O sr. V, porteiro do prédio onde moro, foi promovido a chefe da portaria. Nunca mais ajudou nenhum morador com as compras, mas, logo ordena que o zelador vá em auxílio dos moradores. O chefe da portaria não é para fazer estas coisas. Isto é trabalho de zelador. O sr. V foi ao sambódromo. E orgulhosamente mostrava-nos uma foto que tirara dele empurrando um dos carros alegóricos da Salgueiro, no carnaval passado. No trabalho, o sr. V é chefe dos porteiros, mas na vadiagem transmuta-se em qualquer coisa. Vale a festa!

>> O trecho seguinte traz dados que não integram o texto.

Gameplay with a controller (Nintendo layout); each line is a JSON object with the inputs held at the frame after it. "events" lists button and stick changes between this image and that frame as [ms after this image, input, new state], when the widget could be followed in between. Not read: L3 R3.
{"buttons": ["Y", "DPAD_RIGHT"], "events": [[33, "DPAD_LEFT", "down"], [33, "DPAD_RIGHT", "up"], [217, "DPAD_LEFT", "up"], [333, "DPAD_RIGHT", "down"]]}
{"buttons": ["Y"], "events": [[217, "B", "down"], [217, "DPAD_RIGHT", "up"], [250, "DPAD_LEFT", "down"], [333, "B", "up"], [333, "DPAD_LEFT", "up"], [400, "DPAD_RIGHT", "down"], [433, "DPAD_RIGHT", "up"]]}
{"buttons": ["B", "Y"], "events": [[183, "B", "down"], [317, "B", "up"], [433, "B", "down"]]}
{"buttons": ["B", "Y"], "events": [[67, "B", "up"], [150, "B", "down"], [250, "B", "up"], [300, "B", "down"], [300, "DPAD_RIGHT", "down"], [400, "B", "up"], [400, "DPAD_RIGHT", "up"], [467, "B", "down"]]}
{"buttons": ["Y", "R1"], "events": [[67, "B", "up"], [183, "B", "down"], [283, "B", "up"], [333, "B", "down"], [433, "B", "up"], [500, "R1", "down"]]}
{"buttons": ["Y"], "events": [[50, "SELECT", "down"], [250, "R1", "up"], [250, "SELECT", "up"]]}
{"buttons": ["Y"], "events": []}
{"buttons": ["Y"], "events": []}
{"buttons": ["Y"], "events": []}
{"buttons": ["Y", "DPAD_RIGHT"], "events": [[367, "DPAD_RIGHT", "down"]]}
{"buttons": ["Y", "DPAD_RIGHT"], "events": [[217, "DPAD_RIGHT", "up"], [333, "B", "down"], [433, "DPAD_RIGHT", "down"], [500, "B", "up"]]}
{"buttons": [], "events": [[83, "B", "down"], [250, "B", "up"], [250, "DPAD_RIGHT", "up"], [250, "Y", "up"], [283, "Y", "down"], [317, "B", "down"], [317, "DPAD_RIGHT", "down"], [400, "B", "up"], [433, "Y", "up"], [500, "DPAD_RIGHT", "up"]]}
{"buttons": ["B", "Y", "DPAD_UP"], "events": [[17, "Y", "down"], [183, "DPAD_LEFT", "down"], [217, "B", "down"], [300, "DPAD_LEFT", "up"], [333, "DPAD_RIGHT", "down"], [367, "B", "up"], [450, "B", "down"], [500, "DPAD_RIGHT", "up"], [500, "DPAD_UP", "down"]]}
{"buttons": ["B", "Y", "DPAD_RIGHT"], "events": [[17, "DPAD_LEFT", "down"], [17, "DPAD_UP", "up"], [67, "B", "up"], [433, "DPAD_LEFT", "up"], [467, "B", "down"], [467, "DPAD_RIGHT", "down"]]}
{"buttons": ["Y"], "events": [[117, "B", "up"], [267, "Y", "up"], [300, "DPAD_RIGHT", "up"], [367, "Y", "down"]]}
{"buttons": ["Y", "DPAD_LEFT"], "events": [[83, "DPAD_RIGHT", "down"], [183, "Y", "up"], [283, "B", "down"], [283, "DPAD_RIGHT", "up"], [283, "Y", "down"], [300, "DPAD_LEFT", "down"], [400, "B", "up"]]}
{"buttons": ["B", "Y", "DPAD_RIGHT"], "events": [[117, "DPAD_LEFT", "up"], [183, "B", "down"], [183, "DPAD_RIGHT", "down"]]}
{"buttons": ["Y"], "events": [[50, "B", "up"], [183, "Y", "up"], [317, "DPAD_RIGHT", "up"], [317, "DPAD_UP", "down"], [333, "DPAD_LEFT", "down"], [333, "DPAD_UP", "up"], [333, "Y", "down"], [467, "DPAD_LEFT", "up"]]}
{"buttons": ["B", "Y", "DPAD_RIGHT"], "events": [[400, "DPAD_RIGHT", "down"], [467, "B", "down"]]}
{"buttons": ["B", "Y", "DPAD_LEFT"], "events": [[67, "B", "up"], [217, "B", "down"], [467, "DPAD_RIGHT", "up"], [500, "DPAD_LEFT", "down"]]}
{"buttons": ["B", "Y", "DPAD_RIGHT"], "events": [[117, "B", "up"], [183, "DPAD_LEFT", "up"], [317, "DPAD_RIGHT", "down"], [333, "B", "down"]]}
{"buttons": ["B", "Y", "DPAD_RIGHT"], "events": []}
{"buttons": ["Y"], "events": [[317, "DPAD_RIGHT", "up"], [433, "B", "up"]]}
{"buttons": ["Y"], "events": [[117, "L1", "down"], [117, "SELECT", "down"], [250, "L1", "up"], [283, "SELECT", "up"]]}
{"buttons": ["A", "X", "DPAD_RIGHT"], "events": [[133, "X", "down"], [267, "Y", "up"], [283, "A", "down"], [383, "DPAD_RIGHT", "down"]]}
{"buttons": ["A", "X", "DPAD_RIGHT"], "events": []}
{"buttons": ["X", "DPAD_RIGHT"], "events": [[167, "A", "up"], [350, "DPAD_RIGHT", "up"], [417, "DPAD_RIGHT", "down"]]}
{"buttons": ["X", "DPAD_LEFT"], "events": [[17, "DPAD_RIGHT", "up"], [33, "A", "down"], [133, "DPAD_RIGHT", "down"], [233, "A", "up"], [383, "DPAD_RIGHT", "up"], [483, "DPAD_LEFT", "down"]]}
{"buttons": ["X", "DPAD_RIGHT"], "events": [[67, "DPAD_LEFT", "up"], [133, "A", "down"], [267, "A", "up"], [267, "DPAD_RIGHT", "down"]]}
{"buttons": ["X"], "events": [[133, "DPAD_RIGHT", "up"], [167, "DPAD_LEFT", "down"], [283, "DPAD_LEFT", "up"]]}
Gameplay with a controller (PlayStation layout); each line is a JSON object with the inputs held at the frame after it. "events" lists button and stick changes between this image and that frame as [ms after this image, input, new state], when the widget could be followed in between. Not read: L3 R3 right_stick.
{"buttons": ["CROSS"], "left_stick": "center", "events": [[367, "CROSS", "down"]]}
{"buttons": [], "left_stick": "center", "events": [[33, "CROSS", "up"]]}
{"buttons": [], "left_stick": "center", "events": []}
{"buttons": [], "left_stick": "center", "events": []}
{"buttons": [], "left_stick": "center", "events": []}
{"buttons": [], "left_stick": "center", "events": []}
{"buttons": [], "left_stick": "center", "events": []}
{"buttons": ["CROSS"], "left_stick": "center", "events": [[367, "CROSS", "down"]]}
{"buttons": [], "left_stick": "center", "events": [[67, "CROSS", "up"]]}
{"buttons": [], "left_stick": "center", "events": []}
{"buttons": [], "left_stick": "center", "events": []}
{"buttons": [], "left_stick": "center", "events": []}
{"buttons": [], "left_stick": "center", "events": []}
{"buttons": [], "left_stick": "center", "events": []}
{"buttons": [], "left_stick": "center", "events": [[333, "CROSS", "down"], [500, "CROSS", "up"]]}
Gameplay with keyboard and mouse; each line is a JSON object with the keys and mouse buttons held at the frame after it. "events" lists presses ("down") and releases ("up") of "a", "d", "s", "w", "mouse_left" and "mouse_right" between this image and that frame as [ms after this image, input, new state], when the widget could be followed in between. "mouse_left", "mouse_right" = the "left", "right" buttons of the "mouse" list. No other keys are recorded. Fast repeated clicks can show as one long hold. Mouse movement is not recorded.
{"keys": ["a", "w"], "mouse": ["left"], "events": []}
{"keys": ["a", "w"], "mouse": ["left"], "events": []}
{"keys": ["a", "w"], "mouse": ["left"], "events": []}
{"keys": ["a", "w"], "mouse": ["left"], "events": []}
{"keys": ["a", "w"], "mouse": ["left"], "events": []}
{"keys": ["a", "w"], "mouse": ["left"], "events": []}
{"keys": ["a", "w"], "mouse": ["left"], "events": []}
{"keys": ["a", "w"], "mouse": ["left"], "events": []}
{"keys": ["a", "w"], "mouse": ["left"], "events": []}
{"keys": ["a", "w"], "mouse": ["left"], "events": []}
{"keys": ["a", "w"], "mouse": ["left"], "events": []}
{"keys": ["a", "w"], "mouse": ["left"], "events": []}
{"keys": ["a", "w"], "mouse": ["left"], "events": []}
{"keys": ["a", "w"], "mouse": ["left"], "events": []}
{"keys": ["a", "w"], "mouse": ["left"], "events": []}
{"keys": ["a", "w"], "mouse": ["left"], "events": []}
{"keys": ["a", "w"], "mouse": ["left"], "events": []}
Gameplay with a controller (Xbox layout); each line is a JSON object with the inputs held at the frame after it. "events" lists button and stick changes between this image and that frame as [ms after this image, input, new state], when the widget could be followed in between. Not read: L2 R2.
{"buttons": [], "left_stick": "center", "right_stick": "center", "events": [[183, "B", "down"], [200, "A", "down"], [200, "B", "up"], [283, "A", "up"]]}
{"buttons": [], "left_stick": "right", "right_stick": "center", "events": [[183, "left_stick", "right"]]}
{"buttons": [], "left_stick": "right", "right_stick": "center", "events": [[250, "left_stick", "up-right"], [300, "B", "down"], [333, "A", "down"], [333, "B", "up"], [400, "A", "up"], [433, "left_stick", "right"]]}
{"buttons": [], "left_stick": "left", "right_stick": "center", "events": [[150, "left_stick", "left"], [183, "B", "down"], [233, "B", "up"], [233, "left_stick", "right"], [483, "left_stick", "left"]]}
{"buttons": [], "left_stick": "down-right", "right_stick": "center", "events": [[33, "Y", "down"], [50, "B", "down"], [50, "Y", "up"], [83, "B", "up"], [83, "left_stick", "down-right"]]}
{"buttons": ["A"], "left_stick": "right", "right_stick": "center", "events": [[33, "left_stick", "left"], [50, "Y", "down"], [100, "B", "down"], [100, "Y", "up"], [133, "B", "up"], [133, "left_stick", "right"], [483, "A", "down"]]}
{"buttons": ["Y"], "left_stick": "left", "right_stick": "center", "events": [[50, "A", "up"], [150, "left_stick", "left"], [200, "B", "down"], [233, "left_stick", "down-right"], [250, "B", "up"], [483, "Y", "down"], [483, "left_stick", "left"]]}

Não é de estranhar que a América trabalha, a Europa estuda, a África auto-aniquila-se, o Oriente cria e destrói religiões, a Ásia exporta eletrônicos e ditaduras e a América Latina vadia. O Brasil reclama. Reclama do trabalho dos norte-americanos, da intelectualidade européia, da pobreza africana, do fundamentalismo religioso do oriente, dos produtos chineses e seus ditadores. Acostumamos tanto com a vadiagem que apenas aprendemos a reclamar dos nossos contrários. Assim escondemos nossas mazelas e nossa culpa.
Mas, e daí? Há quem pense que somos o super-homem nietzscheano! Nossa cultura apenas reflete a construção possível da ociosidade tão comum às nossas entranhas. Deixemos que os norte-americanos conquistem o mundo! Deixemos que a Europa masturbe-se intelectualmente com as falácias de Marx, Engels, Sartre, Voltaire...! Deixemos que a África com seus ditadores genocidas aniquele-se! Deixemos que judeus e árabes matem-se uns aos outros! Deixemos os contrabandistas da Uruguaiana faturar uma grana com os produtos de quinta categoria da terra de Mao! Deixemos estas preocupações terceiras de lado. Isto é problema dos norte-americanos. Somos tupiniquins! Somos brasileiros! E eu sei lá o que isto quer dizer? Vale a festa!